On a positive note, the National Institute of Technology-Rourkela (NIT-R) was selected as one of the seven hub institutions of the country under the prestigious Partnerships for Accelerated Innovation and Research programme of the Anusandhan National Research Foundation of the Central government.
Similarly, Adani Enterprises plan to set up an Rs 84,000 crore coal-to-chemical plant and NTPC SAIL Power Company Limited’s proposal to establish a floating solar project with an investment of Rs 710.27 crore brought cheers for Sundargarh.
In January, the Rourkela Steel Plant(RSP) started work for the new coke oven battery 7 at an estimated cost of around `2,317 crore and February saw a 2 MTPA Pellet Plant project get off the ground.

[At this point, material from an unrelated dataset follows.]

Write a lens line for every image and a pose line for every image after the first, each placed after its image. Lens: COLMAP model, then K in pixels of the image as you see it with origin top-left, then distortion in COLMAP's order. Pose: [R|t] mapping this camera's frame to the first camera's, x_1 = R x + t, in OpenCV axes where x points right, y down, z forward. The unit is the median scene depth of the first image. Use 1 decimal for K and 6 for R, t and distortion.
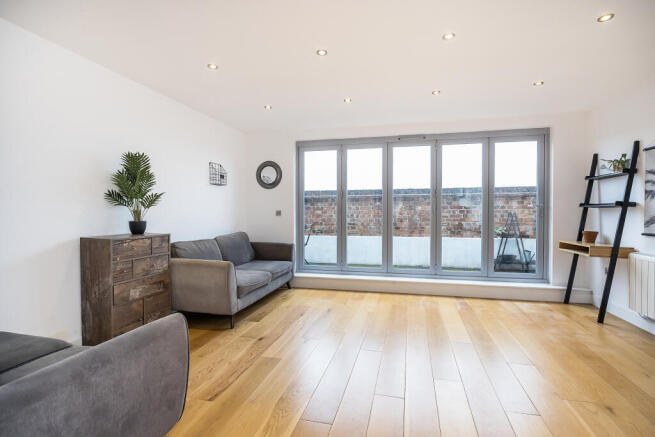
lens RADIAL K [[307.9, 0, 329.4], [0, 307.9, 216.8], [0, 0, 1]] dist [-0.001572, 0.000314]
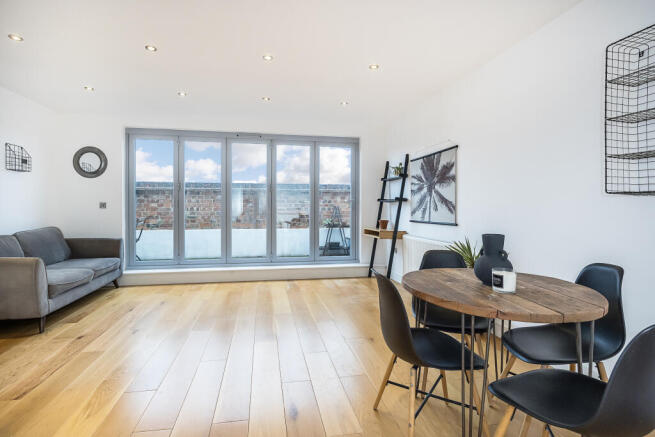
lens RADIAL K [[318.4, 0, 315.1], [0, 318.4, 210.6], [0, 0, 1]] dist [-0.017858, 0.001614]
pose [[0.911830, -0.001146, 0.410567, 0.024350], [0.003339, 0.999984, -0.004625, 0.011101], [-0.410555, 0.005588, 0.911819, -0.111323]]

The year had begun with an industrial tragedy when an overhead boiler coal bunker with huge stock collapsed in Dalmia Cement Bharat Ltd’s Rajgangpur complex. Three workers died after being trapped in the debris. In April, a tribal protester died at Barkani during an agitation to halt the second rail line project of RSP.

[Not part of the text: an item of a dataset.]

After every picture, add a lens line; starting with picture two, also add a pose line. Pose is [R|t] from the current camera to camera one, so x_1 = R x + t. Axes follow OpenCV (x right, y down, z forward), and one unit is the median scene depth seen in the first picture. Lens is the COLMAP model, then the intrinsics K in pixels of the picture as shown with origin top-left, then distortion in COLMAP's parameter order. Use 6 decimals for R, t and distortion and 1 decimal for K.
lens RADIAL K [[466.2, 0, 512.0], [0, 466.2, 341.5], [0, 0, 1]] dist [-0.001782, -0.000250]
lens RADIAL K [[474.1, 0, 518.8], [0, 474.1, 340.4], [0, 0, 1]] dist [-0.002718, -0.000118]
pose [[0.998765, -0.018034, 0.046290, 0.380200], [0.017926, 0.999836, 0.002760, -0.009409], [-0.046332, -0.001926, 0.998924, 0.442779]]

The month of February saw a complex crime when Rourkela-based businessman Binod Daruka was murdered soon after his office maid Pasumarthi Deepa was found killed. The prime accused turned out to be Deepa’s younger sister Radha Swain who believed that her elder sibling was in a relationship with the businessman. She and five other accomplices planned to extort Binod by using Deepa’s help. When Deepa did not agree, she was killed. Later, the six kidnapped Binod for extortion but when their plan went awry, they shot Binod dead.
Rourkela police was rocked by six murders in six consecutive days in April. Yet, as a silver lining, the police modernised and digitised its processes. It also launched the predictive policing initiative called Project SHIELD (Smart Habitual-offender Intelligence & Early Law-enforcement Detection) which uses advanced technologies of AI, data analytics and ground intelligence to prevent crimes before they occur.
Man-animal conflict continued as a leopard was poisoned to death by a villager in Tamra range of Bonai forest division in retaliation to a cattle kill. In September, an adult female elephant was killed after being hit by a train in Rajgangpur.